• SELECTED PASSAGE
::::

Hi, I've recently been trying to hunt down some odd performance problems with 
our installation of 389 LDAP (currently 1.3.2.19 but been following recent 
debian unstable).  We've been seeing long delays (tens of seconds at times) 
handling even the simplest new bind()s while the server otherwise has idle 
worker threads (and other non-idle worker threads servicing existing 
conenctions).

::::

• Data listing
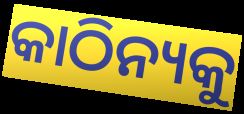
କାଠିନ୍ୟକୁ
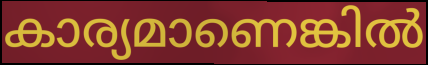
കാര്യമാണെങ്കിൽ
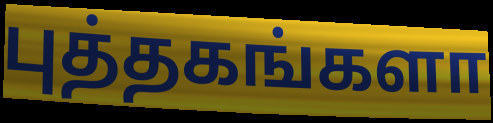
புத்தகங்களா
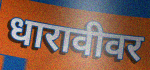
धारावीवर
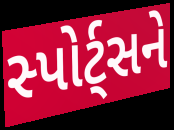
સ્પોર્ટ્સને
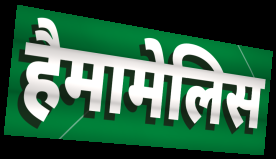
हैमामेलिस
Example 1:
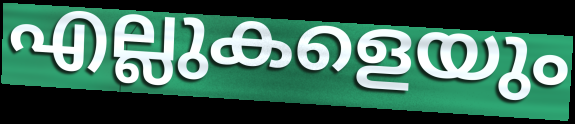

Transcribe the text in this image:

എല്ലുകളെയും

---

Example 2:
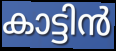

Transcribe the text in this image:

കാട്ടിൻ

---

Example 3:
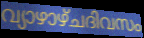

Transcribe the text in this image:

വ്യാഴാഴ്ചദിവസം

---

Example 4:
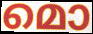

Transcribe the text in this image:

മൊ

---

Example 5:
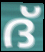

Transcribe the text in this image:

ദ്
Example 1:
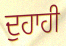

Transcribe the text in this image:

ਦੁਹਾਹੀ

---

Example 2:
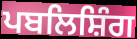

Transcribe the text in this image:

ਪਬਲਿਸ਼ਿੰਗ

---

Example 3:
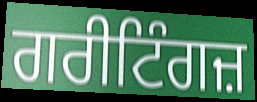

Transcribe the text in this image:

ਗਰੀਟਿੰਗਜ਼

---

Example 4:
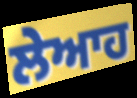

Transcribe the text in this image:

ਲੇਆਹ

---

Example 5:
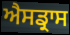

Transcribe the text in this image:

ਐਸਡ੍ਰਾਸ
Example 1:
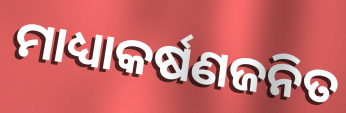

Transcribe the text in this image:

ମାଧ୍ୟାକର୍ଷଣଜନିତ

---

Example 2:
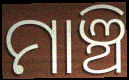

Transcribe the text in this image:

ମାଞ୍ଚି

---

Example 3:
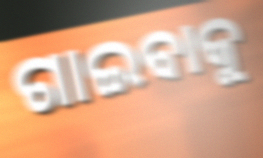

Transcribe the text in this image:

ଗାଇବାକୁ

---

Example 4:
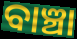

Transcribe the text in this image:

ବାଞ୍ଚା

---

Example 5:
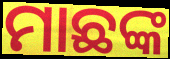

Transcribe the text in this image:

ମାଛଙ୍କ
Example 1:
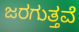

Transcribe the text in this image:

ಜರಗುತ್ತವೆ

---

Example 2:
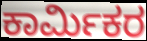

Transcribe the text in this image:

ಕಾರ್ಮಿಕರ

::::

• EXERCISE REQUIREMENTS
Continue the text on slow binds in a 389 LDAP installation, starting after its last sentence. The records are separate material and have no connection to the text.

• EXERCISE ANSWER
Upon grabbing some userland thread stacks during these "hangs" when no new 
external connections could be established, I saw what looked to be the thread 
associated with slapd_daemon() in ldap/servers/slapd/daemon.c hung up in  
setup_pr_read_pds() walking the list of active connections acquiring connection 
locks (c->c_mutex) sequentially in the process.  I stuck some calls to 
clock_gettime() around the PR_Lock(c->c_mutex) call or or about 
ldap/servers/slapd/daemon.c:1690 and warned when we waitied for more than a set 
duration:


[22/Jul/2014:17:37:05 +0000] - setup_pr_read_pds: (fd=192) waited 995.375473 
msecs for lock
[22/Jul/2014:17:37:08 +0000] - setup_pr_read_pds: (fd=202) waited 3003.548263 
msecs for lock
[22/Jul/2014:17:37:10 +0000] - setup_pr_read_pds: (fd=181) waited 1997.828897 
msecs for lock

<up to 20-30 seconds in some extreme cases>

It looks like this could hang for up to CONN_TURBO_TIMEOUT_INTERVAL (default 1 
second) per thread in turbo (up to 50% of worker pool by default). While stuck 
there, it isn't calling handle_listeners() to pull new connections off of the 
well known port.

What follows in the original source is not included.